There are lots of associations online that do not take payments online… thousands of them. And there are lots of reasons why that may be the case, but over time those reasons get salted down, and every year more and more associations decide to take the step of accepting online payment for event registrations and membership dues and other items.
Sometimes, though, even in 2013, an association can discover they are a bit ahead of their membership in this regard. Part of it can be due to behavioral engineering – an association has ALWAYS sent print materials to their members for either event registration or membership dues. The content requested in the form is actually influenced by the printed process – sometimes I see two page event registration forms in print, providing SO MANY registration options and data fields, and I wonder how long it takes the registrant to complete the form. Speed and ease of registration was never a concern because of the mail return process and the check-cutting process. Registrants would finish it over time.
The registrant would receive a slew of other materials along with the registration form – education session breakout options, entertainment choices, hotel accomodation priorities, etc.

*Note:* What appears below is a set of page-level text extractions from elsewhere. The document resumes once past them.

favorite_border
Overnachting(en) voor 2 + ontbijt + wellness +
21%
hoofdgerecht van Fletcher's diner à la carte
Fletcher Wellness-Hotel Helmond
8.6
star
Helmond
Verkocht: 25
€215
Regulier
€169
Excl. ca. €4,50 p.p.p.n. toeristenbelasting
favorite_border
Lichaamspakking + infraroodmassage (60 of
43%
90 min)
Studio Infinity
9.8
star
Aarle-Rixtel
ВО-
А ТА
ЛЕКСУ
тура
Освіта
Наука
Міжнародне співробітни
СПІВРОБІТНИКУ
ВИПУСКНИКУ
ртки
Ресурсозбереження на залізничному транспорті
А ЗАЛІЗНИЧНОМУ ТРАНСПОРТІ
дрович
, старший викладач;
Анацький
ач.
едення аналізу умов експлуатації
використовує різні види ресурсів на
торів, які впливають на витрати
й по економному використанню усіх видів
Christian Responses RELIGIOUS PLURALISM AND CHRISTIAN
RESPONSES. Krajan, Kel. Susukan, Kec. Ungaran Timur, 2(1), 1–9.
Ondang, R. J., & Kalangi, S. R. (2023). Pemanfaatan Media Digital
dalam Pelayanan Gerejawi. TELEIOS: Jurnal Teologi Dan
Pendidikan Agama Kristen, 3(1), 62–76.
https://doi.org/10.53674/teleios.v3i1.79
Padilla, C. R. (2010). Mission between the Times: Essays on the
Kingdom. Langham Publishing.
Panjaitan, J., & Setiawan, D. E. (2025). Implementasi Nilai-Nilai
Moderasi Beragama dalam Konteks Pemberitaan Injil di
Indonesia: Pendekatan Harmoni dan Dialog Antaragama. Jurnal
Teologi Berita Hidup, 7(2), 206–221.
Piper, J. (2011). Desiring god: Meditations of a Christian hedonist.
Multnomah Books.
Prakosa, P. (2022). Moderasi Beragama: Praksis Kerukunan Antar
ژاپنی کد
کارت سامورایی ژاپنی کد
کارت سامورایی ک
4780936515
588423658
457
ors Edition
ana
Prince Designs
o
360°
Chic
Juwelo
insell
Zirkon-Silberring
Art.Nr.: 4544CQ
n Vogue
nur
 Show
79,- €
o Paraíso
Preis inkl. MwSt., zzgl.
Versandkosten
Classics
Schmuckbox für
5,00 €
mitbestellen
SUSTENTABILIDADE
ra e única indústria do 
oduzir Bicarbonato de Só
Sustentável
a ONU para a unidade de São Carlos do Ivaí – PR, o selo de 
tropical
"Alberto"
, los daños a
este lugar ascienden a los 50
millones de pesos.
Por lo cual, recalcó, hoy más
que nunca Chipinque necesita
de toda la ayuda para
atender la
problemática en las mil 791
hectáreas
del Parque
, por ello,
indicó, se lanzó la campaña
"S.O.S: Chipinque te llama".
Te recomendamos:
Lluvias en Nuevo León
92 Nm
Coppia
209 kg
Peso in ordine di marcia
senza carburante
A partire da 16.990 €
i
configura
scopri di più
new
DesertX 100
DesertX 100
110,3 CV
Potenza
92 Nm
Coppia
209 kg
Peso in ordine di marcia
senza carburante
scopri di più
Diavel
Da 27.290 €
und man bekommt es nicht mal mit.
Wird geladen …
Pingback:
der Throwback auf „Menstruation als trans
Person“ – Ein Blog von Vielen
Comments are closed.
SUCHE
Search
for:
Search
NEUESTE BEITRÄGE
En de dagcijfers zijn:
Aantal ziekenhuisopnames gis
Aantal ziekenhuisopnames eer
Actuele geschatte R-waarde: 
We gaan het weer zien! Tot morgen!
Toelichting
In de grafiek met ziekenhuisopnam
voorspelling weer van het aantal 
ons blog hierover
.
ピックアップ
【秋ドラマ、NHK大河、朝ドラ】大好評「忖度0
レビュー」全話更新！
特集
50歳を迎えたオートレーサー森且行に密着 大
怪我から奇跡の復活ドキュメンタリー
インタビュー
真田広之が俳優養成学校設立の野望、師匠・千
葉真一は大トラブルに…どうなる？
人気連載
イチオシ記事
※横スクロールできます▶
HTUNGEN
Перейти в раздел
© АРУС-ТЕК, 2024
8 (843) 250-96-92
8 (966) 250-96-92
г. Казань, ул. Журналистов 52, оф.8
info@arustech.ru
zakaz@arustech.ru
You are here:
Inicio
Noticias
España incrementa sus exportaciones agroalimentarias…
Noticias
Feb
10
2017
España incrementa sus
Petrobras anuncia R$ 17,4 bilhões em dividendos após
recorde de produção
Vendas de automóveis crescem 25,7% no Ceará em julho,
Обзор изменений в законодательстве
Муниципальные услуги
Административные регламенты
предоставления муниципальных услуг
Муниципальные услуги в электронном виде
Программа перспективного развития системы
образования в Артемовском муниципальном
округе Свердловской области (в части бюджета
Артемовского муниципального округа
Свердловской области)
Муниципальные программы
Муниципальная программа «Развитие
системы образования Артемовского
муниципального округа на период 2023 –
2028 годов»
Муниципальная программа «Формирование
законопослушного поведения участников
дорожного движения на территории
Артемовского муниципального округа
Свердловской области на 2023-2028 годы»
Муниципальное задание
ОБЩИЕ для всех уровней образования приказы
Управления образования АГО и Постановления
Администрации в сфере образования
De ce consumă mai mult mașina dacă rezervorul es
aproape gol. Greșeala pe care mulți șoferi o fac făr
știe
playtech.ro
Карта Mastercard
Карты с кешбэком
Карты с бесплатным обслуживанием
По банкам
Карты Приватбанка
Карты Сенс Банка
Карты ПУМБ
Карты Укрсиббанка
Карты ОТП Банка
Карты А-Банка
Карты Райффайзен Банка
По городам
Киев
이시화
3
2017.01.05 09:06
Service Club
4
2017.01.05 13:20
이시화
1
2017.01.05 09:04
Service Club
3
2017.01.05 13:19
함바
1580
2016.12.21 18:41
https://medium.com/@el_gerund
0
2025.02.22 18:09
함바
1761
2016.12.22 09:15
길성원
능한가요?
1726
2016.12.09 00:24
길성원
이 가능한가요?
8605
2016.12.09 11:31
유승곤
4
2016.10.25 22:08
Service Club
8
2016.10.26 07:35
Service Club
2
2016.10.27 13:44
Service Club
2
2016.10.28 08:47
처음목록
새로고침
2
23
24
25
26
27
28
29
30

It all had to be referred to when filling out the registration form. Sometimes the materials might be 50-60 pages long.
And when an association begins to offer online registration, often they start by simply converting the print application into an online application.
Sometimes that works. Sometimes it doesn’t.
If an association is going to offer a lengthy registration or membership dues process online (which I do not recommend) they are probably going to see a slow transfer of actual change from print to online. This is not in the association’s best interest, as they should want to accelerate the change to online for purposes of long-term labor reduction (record management, payment management, contact management, etc.) and for short-term cashflow improvement (it’s better to deposit those payments before the conference rather than after the conference).
Of course, members are used to what the association has done in the past, and although adding a new registration option (online) isn’t that threatening, changing the registration materials to streamline that option may be seen that way. So in the first year, the association may feel it has to stick with the long forms.
If that’s the case, I’d recommend that associations consider a cost difference between offline registration or dues payment and online registration or dues payment. If online registration is going to seem a little more labor-costly to the registrant because they have to do their 20 minutes of registration work all at one time, rather than 5 minutes here and the rest later, then some sort of price incentive might be useful. And not a meager one. Offline registration is likely costing an association more in labor and materials per transaction. There’s no real reason pricing has to be the same price as an online registration, or online membership dues. And providing an incentive is a good prod to get members more active into the association’s online transactions.
Eventually associations will realize that they need to make the online registration and payment process more streamlined than a convoluted print registration/payment process in order to get members engaged. That evolution is inevitable if an association is to be successful online.